Vornado’s needless solution to its manufactured emptiness trades 2,200 rooms for no rooms at all. In New York City, 2024, that trade is not laughable or puzzling; it is unconscionable: Nobody is asking for new tennis courts; everyone is asking for new housing, and that is exactly what the Hotel Pennsylvania could have been.

As preservationists, we see New York’s built environment as an opportunity, not a hindrance. We strive to preserve structures not only for their historic, architectural or cultural significance, but also for their potential.

On the merits of significance, the Hotel Pennsylvania was certainly worth saving: built by the Pennsylvania Railroad to accompany the original Penn Station, the hotel made legible, at monumental scale, the ambition and majesty of long haul train travel. Made famous for its phone number, Pennsylvania 6-5000, which were both the title and lyrics of a popular song, the hotel had iconic status within American culture.

What makes the destruction of a building of this size, scale and significance so shameful in 2024 is that the demolition destroyed not only what the Hotel Pennsylvania once was, but also everything those 22 stories and 2,200 rooms could have been.

Adaptive reuse helps us to be conscious of history while building for the present and the future. Preserving the Hotel Pennsylvania confirms that the city once cared about mass transit, and contained structures that made the experience of travel both convenient and beautiful. In the midst of New York’s housing crisis, adapting the Hotel Pennsylvania into housing is to say about housing what the city once said about transit: that it matters.
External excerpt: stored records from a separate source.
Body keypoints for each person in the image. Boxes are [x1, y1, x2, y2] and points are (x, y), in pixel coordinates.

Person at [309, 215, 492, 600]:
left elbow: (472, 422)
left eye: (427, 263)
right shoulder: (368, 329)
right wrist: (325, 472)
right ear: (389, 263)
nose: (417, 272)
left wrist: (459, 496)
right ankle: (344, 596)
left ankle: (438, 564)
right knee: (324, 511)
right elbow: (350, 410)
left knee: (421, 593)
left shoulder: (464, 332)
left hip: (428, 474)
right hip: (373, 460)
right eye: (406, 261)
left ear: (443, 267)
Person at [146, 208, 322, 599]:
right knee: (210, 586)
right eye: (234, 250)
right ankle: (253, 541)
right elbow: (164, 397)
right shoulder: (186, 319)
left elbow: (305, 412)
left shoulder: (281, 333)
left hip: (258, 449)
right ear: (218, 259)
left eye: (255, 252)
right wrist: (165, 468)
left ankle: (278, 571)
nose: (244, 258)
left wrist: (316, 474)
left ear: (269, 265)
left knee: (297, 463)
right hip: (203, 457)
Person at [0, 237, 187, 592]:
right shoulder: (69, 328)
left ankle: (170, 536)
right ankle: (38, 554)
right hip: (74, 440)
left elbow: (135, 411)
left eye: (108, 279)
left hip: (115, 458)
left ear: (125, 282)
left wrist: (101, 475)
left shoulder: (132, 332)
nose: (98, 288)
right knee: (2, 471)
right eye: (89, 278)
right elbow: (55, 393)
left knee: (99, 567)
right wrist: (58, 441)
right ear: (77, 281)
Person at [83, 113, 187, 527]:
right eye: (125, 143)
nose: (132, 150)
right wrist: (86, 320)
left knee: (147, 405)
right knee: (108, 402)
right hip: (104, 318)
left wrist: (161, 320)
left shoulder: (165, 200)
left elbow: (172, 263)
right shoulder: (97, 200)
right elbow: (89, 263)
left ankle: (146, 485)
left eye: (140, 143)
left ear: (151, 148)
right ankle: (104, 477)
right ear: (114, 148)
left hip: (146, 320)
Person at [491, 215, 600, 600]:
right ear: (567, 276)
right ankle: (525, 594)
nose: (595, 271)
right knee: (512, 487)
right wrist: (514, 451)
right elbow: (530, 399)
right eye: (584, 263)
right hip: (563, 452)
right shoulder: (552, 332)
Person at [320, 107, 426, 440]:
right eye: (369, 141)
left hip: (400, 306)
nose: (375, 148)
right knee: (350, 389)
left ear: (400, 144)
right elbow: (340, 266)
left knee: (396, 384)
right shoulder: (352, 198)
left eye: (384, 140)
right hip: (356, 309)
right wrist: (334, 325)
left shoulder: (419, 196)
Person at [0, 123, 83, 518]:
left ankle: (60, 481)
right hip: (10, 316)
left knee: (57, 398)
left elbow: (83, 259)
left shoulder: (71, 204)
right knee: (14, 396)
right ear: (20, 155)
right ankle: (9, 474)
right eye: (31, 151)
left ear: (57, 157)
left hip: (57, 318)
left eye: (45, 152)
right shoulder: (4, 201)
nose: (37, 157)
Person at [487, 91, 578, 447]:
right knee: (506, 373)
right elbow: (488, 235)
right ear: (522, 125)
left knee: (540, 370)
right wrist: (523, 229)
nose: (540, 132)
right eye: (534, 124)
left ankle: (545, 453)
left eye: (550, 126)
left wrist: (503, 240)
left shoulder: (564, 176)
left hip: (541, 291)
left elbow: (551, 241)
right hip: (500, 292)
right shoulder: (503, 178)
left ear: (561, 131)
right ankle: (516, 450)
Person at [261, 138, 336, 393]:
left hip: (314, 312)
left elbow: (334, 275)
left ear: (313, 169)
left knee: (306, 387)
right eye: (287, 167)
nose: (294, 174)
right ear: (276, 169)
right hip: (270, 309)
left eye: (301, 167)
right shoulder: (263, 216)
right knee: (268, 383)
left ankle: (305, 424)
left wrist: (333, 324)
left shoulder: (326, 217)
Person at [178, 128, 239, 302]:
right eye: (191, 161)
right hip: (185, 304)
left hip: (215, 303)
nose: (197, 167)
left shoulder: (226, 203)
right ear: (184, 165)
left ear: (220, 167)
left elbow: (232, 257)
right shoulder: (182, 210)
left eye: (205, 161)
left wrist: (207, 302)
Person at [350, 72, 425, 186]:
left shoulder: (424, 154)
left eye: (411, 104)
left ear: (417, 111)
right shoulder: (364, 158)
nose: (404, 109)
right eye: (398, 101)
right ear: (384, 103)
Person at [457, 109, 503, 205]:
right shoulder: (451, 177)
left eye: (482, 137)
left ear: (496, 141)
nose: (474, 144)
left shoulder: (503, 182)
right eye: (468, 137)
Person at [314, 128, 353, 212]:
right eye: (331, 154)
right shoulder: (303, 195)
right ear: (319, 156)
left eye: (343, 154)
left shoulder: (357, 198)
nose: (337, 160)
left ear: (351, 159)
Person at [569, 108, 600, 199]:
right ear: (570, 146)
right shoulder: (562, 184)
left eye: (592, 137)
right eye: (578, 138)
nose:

Creating housing in a building as beautiful and significant as the Hotel Pennsylvania is to say that New Yorkers are worthy of homes within our great monuments, our icons of civic pride. To take that space and erect tennis courts is nihilism. It is to say that nothing matters.

New York’s historic structures, ripe for reuse, are catalysts for the urban imagination, and tools in the fight for new housing, and environmentally sustainable development: the greenest buildings are the ones that are already standing; the easiest 2,200 units of housing to build are the ones that are already there.